Je vous prie d'excuser le président du directoire de RTE, M. Dominique Maillard, qui préside ce matin à Bruxelles une réunion sur la coordination opérationnelle des opérateurs européens.
Comme vous l'avez indiqué, monsieur le président, RTE est un des opérateurs du système européen, dont il faut rappeler que c'est en réalité une immense machine qui s'étend de la frontière entre la Pologne et la Biélorussie jusqu'à la Tunisie. Il s'agit d'un seul ensemble physique que les différents opérateurs pilotent en se coordonnant : quand une centrale tombe en panne en Pologne, cela se répercute instantanément sur la prise de courant à Tunis !
Outre la forte coordination que cette configuration impose, la dimension de l'optimisation est très importante et suscite des échanges croissants entre pays.
La situation française a ses spécificités, certes, mais notre réseau est un morceau d'un ensemble plus important où les enjeux sont à la fois techniques – un incident à un endroit donné peut se propager et toucher tout le monde – et économiques – une électricité bon marché s'obtient en optimisant le mix énergétique à l'échelle d'un continent.
Selon les statistiques récemment publiées, le nucléaire représente 73,3 % de l'électricité produite en France en 2013. L'hydroélectricité arrive en deuxième position avec 13,8 %, puis viennent charbon avec 3,6 %, le gaz avec 3,5 %, l'éolien – qui continue sa croissance – avec un peu moins de 3 %. Le fioul représente 1 %, le photovoltaïque arrive juste derrière, et le dernier pourcent regroupe la cogénération et toutes les autres énergies renouvelables.
Il faut être bien conscient que la puissance instantanée est tout aussi importante que l'énergie annuelle consommée. Ce n'est pas parce que l'on dispose d'une capacité de production correspondant à la consommation moyenne en une année que l'on peut satisfaire les besoins en électricité à tout instant. L'équilibrage à chaque seconde est fondamental, particulièrement en France où la dynamique de consommation est supérieure au reste de l'Europe. Le seul pays européen comparable est la Norvège, où l'on constate aussi un fort usage du chauffage électrique, entraînant une plus grande sensibilité de la consommation à la température.
D'après les observations que nous avons réalisées ces dernières années, la puissance maximale appelée au coeur de l'hiver par des températures froides s'accroît en France deux fois plus vite que la consommation annuelle. Comme il faut équilibrer à chaque moment la puissance fournie et la consommation, cela se traduit par la nécessité d'investir – suivant la logique traditionnelle – dans des moyens supplémentaires de production en pointe comme les turbines à combustion. Or ces équipements sont coûteux et on n'a besoin de les faire fonctionner que peu de temps, si bien que peu d'opérateurs ont envie de les construire.
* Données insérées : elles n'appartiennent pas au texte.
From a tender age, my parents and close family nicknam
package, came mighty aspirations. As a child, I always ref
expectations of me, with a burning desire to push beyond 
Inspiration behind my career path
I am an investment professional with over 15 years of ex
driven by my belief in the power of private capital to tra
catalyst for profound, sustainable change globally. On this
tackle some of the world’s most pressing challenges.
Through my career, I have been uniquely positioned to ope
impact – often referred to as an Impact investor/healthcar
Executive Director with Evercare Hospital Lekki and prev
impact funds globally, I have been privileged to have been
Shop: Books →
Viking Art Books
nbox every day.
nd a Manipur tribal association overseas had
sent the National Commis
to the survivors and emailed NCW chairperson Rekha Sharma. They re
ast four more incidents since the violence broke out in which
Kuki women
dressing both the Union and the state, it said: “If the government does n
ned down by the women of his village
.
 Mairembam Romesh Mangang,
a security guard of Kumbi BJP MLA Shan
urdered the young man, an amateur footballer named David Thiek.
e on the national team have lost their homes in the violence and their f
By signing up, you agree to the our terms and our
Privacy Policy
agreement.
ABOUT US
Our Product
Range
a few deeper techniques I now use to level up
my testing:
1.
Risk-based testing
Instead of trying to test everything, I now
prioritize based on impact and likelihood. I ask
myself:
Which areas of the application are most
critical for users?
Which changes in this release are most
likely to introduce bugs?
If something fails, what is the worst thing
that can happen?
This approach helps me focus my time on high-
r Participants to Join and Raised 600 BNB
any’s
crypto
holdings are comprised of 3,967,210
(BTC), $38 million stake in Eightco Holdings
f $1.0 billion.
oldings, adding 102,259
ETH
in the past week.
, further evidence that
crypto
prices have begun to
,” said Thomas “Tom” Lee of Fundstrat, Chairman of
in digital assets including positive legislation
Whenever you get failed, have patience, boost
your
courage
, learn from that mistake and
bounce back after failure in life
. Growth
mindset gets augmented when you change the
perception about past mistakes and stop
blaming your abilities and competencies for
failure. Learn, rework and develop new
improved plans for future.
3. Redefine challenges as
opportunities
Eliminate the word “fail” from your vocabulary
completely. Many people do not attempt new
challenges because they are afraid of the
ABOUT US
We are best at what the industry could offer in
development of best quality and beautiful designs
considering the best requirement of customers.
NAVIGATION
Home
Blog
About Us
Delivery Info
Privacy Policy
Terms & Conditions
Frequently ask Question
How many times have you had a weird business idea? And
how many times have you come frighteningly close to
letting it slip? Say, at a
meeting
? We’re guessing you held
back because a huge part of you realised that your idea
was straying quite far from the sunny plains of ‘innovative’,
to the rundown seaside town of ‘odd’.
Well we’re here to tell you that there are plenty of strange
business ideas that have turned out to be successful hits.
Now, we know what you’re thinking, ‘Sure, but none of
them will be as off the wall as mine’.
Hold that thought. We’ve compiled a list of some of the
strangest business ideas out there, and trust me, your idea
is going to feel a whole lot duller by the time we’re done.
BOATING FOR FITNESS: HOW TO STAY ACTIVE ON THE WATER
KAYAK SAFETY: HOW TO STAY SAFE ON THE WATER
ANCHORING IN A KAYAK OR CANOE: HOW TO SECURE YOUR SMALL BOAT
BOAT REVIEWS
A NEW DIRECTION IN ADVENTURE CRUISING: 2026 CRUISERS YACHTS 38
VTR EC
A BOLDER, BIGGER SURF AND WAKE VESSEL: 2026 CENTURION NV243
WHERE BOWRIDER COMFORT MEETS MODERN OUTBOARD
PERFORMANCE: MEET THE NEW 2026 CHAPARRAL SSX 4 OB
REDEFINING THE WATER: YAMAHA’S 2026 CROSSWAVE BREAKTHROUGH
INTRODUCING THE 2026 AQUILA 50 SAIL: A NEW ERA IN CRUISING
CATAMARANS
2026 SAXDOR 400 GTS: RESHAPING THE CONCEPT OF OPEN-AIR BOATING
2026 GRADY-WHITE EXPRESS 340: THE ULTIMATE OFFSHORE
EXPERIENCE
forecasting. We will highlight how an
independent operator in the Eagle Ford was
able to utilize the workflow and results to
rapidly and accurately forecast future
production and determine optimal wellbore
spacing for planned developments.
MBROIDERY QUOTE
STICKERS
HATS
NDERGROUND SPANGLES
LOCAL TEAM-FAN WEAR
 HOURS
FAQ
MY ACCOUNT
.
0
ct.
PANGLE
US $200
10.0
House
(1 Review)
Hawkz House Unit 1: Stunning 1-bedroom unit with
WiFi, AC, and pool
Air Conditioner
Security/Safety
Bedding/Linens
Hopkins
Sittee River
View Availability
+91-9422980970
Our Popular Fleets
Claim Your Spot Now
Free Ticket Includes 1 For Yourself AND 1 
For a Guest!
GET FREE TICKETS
Cette situation est très préoccupante pour RTE mais les parlementaires s'en sont aussi souciés. Deux mesures législatives visent à corriger cet effet : l'une, dont les textes d'application sont en cours de finalisation, instaure un mécanisme de capacité permettant aux fournisseurs de se procurer en puissance ce qu'ils ont vendu à leurs clients pour un meilleur équilibrage de la consommation et de la production.